# Ford 2910 PTO lever



## shock (Dec 8, 2010)

Hi - newbee here. Just bought a Ford 2910 diesel. Haven't used the PTO yet. It says it has Independent PTO, and there's a lever on the left side under the driver seat.

My question is: Should the PTO shaft spins all the time? With clutch engaged or not?

I haven't seen what difference is when lever is in down or up position.
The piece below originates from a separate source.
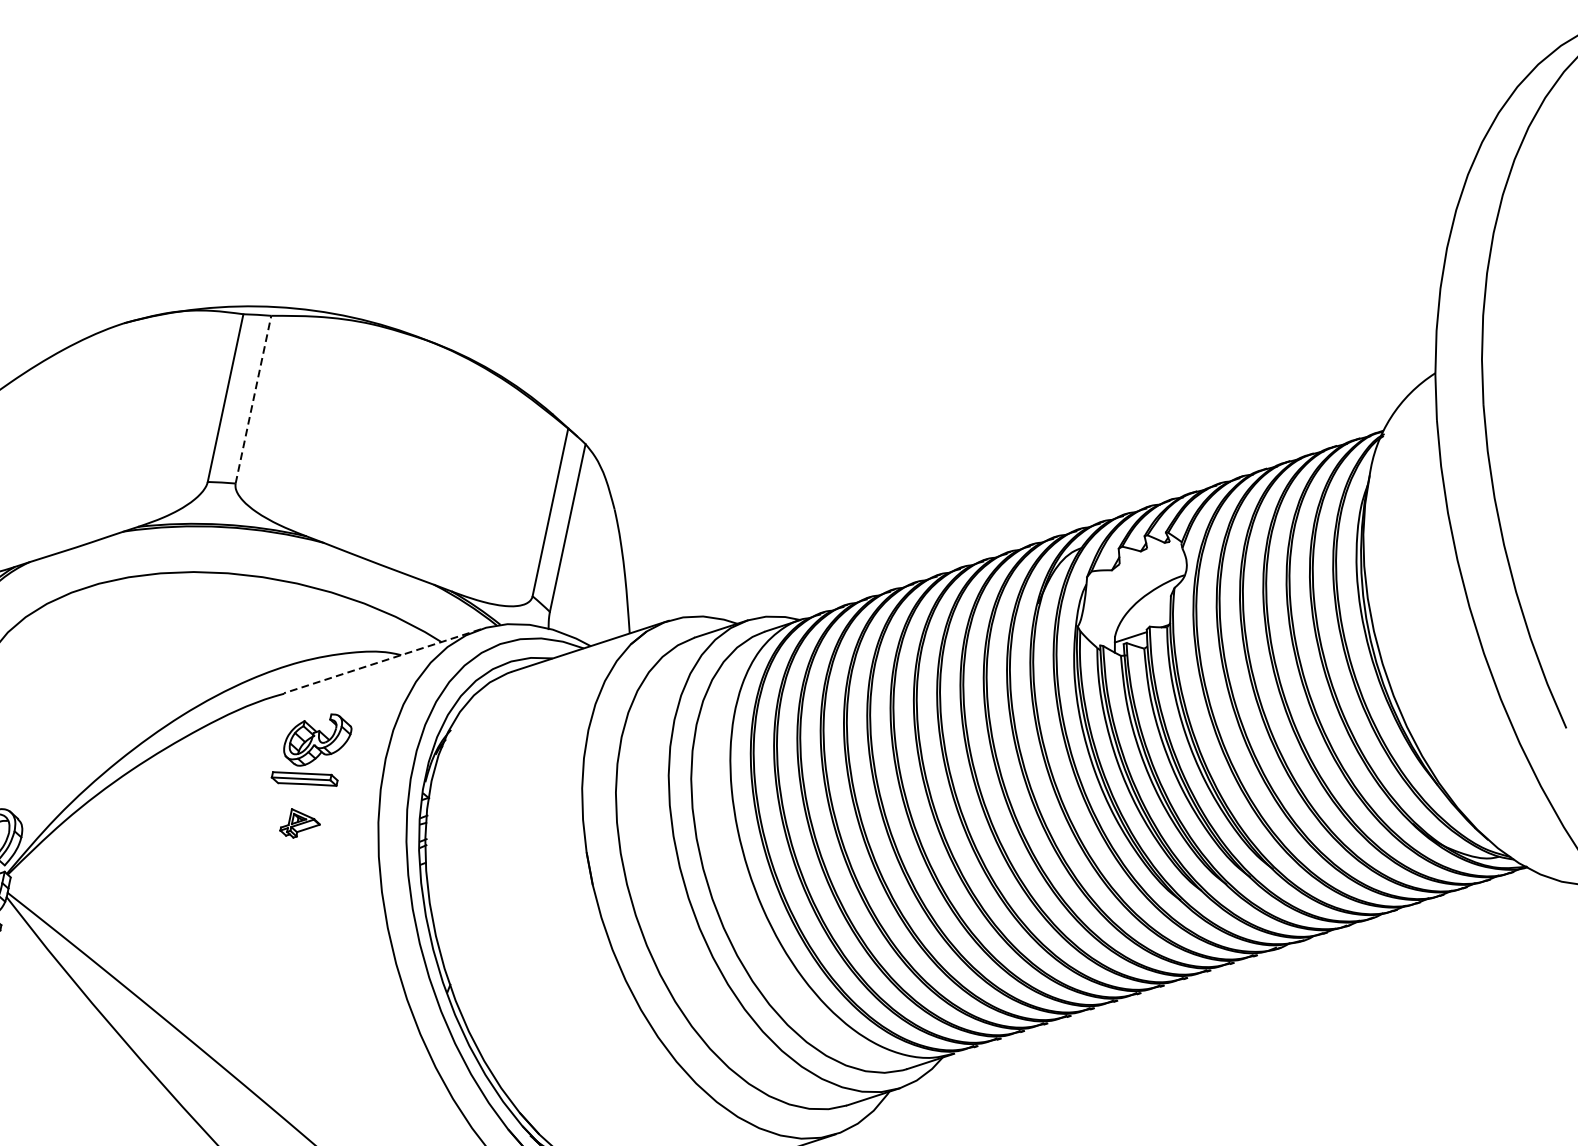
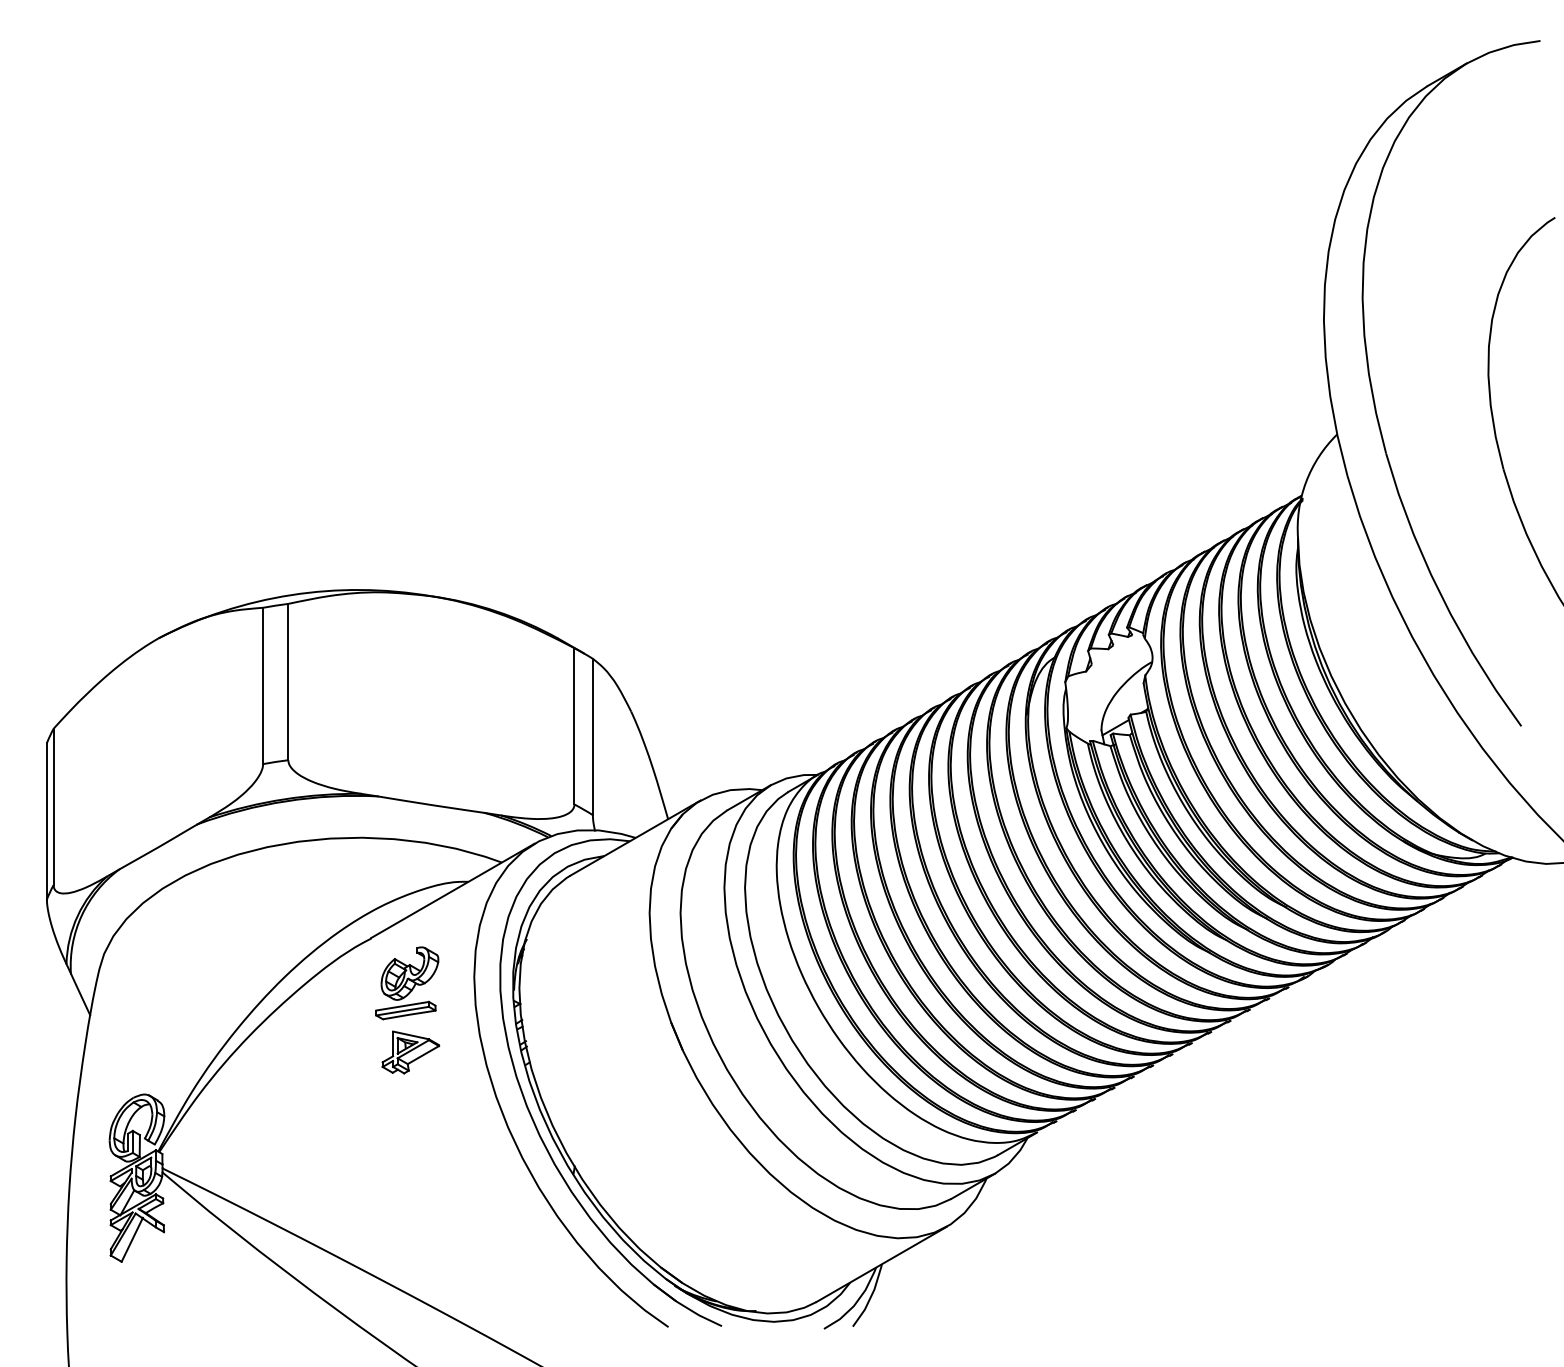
line: (253, 399) -> (288, 681), dashed -> solid
line: (381, 661) -> (452, 891), dashed -> solid
part: (300, 825) -> (410, 1052), size x1.67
Can anyone help educate me on this. No operators manual came with it...

Thx


----------



## Archdean (Jul 15, 2004)

shock said:


> Hi - newbee here. Just bought a Ford 2910 diesel. Haven't used the PTO yet. It says it has Independent PTO, and there's a lever on the left side under the driver seat.
> 
> My question is: Should the PTO shaft spins all the time? With clutch engaged or not?
> 
> ...


You have the PTO engaged, move the lever to where it isn't and be happy.


----------



## Hoodoo Valley (Nov 14, 2006)

Welcome shock!


----------



## GreenFlyer (Feb 4, 2010)

Grab hold of the pto shaft,(shaft only!), while it is spinning, with the tractor at idle rpm. If you can hold it and it stops spinning, it is not engaged. I am not sure of the correct technical term for this 'residual' spinning when the pto is not engaged, but I have witnessed it many times on different brands and sizes of tractors throughout my life. Someone posted something about this 'residual' pto spinning not too long ago here on the forum. I think they mentioned it had something to do with residual oil, or clutch friction, or something like that. To make sure the pto does engage, move the lever to the position it is not, and then try to grab the pto. If you can not stop it, it is engaged. Good luck!


----------